サンフランシスコ市警の優秀なプロファイラー(犯罪心理分析官)、マイケル。彼の脳裏から離れることができないもの。それは信じられない出来事を起こして華々しく散っていった「ダーウィン賞」受賞者たちの行動。
「なぜ彼らは、馬鹿な死に方をするのか?」今日も犯罪者の行動を分析しながら、「ダーウィン賞」受賞者へ思いを馳せるマイケル。そんなある日、マイケルは、大失態を。得意の行動分析で連続殺人犯を追い詰めたものの後一歩のところで、犯人の血を見て失神。刑事でありながら、血を見ると失神してしまうという弱点を持っていたのです)。マイケルを同行取材している映画学生は、「報道の客観性」を盾に、犯人を取り逃がす場面を一部始終撮影するだけ。
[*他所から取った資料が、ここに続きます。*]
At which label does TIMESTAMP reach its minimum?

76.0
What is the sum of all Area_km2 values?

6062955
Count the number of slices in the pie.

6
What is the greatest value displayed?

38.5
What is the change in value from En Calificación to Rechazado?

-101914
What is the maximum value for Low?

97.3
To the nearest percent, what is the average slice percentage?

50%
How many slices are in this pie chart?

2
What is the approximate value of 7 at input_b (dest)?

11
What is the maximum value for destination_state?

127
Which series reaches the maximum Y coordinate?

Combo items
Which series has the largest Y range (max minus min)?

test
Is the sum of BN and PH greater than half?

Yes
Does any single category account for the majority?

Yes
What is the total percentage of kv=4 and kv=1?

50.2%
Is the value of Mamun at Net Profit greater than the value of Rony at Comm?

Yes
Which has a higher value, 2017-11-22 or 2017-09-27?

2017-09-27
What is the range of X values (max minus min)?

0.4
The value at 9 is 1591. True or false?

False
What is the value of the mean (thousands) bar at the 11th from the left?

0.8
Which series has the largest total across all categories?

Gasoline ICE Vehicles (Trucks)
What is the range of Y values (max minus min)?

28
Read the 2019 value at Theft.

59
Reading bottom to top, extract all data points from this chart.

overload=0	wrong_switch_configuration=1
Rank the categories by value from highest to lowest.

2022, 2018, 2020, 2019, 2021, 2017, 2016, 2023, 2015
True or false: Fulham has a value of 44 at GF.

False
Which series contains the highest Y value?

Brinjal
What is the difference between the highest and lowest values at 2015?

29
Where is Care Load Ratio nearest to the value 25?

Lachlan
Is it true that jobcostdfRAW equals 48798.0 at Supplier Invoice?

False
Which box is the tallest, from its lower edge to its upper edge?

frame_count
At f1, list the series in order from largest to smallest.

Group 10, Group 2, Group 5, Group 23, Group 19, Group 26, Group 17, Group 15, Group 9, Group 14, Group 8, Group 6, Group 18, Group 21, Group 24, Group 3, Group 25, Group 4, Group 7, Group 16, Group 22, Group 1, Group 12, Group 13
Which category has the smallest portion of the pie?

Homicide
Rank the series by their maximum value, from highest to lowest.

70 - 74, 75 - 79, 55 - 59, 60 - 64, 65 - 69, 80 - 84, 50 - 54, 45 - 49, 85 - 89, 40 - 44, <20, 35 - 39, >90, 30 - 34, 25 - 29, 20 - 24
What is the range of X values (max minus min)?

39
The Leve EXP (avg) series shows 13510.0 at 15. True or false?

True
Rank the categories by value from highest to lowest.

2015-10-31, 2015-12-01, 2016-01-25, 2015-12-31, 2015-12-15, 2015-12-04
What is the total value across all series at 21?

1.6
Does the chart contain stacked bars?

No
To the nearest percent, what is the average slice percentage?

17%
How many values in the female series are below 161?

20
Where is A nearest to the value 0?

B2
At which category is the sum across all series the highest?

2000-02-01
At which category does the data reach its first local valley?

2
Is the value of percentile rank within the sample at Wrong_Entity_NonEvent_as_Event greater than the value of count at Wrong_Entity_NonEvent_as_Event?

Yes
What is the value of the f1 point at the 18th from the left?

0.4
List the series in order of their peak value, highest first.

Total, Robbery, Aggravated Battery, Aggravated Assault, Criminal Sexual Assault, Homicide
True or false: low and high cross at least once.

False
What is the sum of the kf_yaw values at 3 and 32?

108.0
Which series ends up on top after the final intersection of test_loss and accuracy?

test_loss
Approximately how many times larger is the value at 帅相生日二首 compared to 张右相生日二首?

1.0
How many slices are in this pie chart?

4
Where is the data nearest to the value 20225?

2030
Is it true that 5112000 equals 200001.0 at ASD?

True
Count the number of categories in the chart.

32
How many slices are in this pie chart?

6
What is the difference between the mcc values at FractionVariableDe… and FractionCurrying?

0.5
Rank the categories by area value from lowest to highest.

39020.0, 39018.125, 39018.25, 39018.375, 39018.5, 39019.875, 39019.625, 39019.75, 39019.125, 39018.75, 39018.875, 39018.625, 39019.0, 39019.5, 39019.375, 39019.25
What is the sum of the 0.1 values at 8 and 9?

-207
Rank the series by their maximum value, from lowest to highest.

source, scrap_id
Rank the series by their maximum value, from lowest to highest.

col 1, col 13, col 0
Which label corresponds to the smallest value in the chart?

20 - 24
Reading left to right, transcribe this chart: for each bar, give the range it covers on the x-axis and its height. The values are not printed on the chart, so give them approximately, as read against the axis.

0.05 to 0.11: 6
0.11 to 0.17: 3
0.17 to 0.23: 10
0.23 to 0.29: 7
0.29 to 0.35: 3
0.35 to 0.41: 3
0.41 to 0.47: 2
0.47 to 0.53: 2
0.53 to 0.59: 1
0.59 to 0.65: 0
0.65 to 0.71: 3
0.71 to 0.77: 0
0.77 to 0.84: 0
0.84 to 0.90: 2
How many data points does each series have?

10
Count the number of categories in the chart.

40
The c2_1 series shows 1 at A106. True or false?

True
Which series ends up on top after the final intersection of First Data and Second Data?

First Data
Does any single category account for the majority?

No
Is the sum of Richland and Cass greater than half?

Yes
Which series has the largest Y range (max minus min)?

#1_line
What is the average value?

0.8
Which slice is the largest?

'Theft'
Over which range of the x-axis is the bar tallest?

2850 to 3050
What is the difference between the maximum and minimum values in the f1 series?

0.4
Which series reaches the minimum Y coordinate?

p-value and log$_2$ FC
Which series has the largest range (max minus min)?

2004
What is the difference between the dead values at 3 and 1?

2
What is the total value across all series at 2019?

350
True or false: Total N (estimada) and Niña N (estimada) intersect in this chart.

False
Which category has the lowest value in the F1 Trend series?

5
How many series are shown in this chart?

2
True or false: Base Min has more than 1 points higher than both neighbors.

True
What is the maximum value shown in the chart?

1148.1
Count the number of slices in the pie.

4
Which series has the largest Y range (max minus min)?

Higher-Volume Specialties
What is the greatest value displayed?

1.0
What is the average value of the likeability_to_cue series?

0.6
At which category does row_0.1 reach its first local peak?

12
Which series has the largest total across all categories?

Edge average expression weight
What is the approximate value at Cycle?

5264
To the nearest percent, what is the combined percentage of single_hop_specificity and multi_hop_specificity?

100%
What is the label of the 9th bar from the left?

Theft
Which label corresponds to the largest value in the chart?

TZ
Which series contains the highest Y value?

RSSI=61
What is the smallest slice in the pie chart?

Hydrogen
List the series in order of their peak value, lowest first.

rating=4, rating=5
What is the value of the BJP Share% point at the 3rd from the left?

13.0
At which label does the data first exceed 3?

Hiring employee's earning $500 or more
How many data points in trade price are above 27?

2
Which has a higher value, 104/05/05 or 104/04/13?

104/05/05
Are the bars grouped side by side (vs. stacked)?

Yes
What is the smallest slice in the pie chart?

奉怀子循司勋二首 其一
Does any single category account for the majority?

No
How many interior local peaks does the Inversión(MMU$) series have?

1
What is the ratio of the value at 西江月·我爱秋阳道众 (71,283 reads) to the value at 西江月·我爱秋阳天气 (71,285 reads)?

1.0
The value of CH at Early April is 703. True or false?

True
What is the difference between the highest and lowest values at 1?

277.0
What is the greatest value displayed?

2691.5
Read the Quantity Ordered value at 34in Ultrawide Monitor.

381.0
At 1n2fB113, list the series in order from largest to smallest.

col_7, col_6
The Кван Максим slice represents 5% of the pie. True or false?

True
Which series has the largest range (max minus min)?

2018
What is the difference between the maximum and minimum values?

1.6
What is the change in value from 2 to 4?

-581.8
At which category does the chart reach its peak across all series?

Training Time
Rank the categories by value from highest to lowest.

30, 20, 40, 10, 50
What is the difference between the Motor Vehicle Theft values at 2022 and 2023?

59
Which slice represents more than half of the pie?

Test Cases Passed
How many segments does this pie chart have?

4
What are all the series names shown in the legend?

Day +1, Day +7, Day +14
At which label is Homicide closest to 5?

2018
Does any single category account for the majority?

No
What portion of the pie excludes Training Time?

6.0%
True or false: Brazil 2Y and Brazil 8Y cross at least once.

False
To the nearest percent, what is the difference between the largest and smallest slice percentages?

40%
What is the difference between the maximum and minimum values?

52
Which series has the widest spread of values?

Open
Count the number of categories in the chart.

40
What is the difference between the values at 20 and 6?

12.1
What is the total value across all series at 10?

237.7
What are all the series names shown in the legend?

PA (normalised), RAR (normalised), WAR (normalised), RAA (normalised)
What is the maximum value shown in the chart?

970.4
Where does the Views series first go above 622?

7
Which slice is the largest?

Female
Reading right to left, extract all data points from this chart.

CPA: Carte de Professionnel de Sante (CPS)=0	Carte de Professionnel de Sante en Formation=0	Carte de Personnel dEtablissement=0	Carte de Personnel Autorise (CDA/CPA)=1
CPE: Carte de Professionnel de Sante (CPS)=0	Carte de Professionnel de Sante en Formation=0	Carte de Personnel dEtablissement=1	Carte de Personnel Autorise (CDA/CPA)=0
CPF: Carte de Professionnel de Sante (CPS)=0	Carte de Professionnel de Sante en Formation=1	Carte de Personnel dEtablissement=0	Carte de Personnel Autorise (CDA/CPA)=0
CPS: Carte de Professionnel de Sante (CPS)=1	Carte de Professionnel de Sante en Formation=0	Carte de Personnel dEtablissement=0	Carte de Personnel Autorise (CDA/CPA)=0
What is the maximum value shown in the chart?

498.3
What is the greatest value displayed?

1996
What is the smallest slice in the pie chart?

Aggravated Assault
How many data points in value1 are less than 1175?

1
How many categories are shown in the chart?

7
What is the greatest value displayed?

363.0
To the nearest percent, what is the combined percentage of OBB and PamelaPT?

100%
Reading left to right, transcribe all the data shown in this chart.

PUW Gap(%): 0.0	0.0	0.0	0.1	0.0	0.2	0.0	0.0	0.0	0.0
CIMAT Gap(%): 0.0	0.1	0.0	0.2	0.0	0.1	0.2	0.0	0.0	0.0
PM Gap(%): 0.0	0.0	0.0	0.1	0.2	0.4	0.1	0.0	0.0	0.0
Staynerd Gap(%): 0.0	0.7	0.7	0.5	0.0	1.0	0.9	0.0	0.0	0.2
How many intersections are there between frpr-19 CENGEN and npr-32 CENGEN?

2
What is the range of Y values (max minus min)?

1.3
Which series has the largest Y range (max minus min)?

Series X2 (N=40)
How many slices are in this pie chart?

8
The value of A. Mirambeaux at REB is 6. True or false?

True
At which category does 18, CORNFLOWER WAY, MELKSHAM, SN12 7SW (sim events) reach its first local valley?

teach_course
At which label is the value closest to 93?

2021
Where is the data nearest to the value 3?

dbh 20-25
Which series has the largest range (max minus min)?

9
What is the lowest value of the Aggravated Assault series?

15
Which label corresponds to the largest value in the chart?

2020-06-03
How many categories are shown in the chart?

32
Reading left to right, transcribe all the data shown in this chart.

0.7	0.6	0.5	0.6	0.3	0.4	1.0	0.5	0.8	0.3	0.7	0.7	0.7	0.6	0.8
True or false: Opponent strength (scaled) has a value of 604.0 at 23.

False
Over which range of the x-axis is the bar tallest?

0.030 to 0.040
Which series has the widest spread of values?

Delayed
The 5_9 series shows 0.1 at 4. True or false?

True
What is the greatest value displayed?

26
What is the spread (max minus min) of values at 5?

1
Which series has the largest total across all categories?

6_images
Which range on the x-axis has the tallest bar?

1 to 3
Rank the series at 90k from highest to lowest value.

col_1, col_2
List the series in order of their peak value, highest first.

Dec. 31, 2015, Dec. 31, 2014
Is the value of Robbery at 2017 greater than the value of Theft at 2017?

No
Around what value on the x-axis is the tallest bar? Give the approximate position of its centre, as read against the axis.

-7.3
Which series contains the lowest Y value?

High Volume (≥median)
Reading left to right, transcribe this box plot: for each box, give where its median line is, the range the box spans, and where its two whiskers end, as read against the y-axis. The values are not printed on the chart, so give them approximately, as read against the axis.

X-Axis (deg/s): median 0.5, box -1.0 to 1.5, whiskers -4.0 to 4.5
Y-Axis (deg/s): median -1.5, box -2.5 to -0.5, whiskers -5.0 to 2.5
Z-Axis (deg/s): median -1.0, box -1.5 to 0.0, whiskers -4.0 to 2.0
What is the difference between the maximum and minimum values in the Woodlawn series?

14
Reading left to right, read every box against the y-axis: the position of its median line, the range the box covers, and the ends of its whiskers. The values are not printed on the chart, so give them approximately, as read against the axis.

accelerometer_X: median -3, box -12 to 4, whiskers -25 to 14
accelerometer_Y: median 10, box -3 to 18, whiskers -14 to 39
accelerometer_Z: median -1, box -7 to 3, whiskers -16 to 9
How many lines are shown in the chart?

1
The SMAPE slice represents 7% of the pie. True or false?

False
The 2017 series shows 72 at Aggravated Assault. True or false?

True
「『ダーウィン賞』受賞者たちを保険適用外にすれば、年2200万ドルの支払いをカットできる」
警察をクビになったマイケルは、「ダーウィン賞」受賞者たちを分析した結果を持って保険会社の入社面接に臨みます。「各地に存在する不可思議な案件を1ヶ月で証明すれば」会社から、その条件を与えられ飛び立つマイケル。相棒はちょっとシニカルな女性調査担当者シリ。一件目は、ジュースの自販機に押しつぶされたエリート社員のケース。単純な事故と思われたそのケースに「ダーウィン賞」の匂いを感じとったマイケルは・・・
「木を見て森を見ず、という言葉がありますが、中には、木どころか、葉っぱを見てしまう人がいます」以前、ラジオでそんな話を聞いたことがあります。一つのことがらにとらわれると周りが見えなくなる「ダーウィン賞」受賞者やマイケルは、「葉っぱ」派なのかもしれません(私もその一員かもしれませんが)。もっとも、「葉っぱ派」の中には、ある一つの分野に秀でた才能を発揮する人もいるとのこと。
「『ダーウィン賞』の人たちって早死にだけど人生楽しそう!」シリのこの言葉も、ある意味、真理。だけど、長生きしなければ、その才能は・・。時には、森を見ること、そう、周りに気を配ることも大切かもしれません。